La urgencia de los conflictos bélicos en todo el mundo sacude el audiovisual en su conjunto, creando nuevas formas de acercarnos al horror en su estado más primigenio, sin disertaciones teóricas que lo afronten, en bruto. El caso omiso que la televisión ofrece de algunos de estos combates armados, entre los que se encuentra el sitio de Homs en Siria, provoca la necesidad imperiosa de que un nuevo cine salga al rescate y construya las imágenes de la contienda. Un nuevo cine repleto de contradicciones, el cine de la violencia, el cine de las víctimas, como indica el propio Ossama Mohammed en la voz en off que acompasa las toneladas de imágenes de distinto material y procedencia que componen Silvered Water: Syria Self Portrait.

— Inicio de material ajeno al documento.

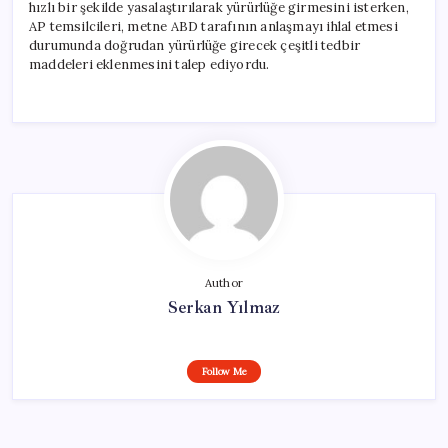
hızlı bir şekilde yasalaştırılarak yürürlüğe girmesini isterken,
AP temsilcileri, metne ABD tarafının anlaşmayı ihlal etmesi
durumunda doğrudan yürürlüğe girecek çeşitli tedbir
maddeleri eklenmesini talep ediyordu.
Author
Serkan Yılmaz
Follow Me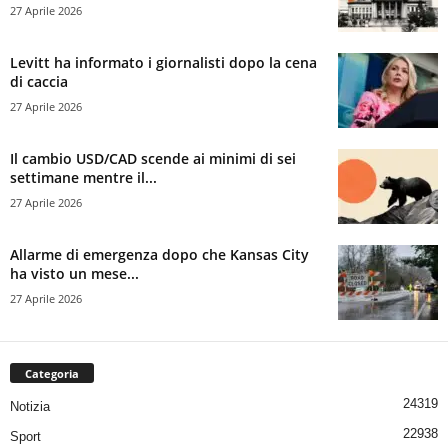
27 Aprile 2026
Levitt ha informato i giornalisti dopo la cena
di caccia
27 Aprile 2026
Il cambio USD/CAD scende ai minimi di sei
settimane mentre il...
27 Aprile 2026
Allarme di emergenza dopo che Kansas City
ha visto un mese...
27 Aprile 2026
Categoria
24319
Notizia
22938
Sport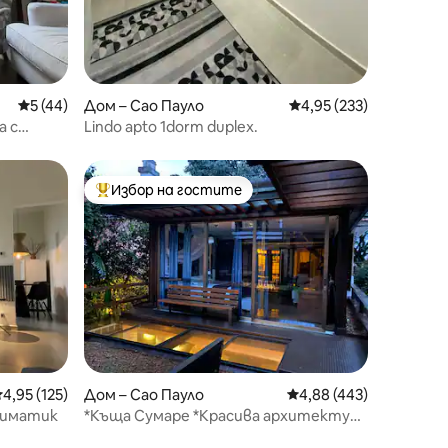
Средна оценка: 5 от 5, 44 отзива
5 (44)
Дом – Сао Пауло
Средна оценка: 4,95 
4,95 (233)
а с
Lindo apto 1dorm duplex.
Избор на гостите
тите
Най-популярен избор на гостите
редна оценка: 4,95 от 5, 125 отзива
4,95 (125)
Дом – Сао Пауло
Средна оценка: 4,88 
4,88 (443)
Климатик
*Къща Сумаре *Красива архитектура
*Комфорт и градини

Su frágil aspecto formal contrasta con la brutalidad presente en sus imágenes, no rechazando mostrar cuerpos cubiertos de sangre, mutilados o inertes. Decisiones convulsas que por su condición ensayística trascienden el grito de ayuda, dan fe de su existencia, la de una supervivencia en Siria (más concretamente en Homs) filmada por cientos de personas que conviven a diario con el horror y lo filman porque no hay nada más que filmar. Dedicada especialmente en sus últimos minutos al seguimiento de los niños que aprenden a sobrevivir entre francotiradores y escuelas improvisadas, surge la presencia de la profesora Wiam Simav, que en esta correspondencia fílmica expone su cámara y su vida misma, retomando la idea del cine como un campo de batalla. Este mismo año, la todavía más contradictoria Return to Homs documentaba desde el punto de vista de una guerrilla de los rebeldes un conflicto que no parecía tener final. Los títulos de crédito de Silvered Water: Syria Self Portrait constatan el fin del sitio, quien sabe si el principio de un nuevo cine alejado de la violencia.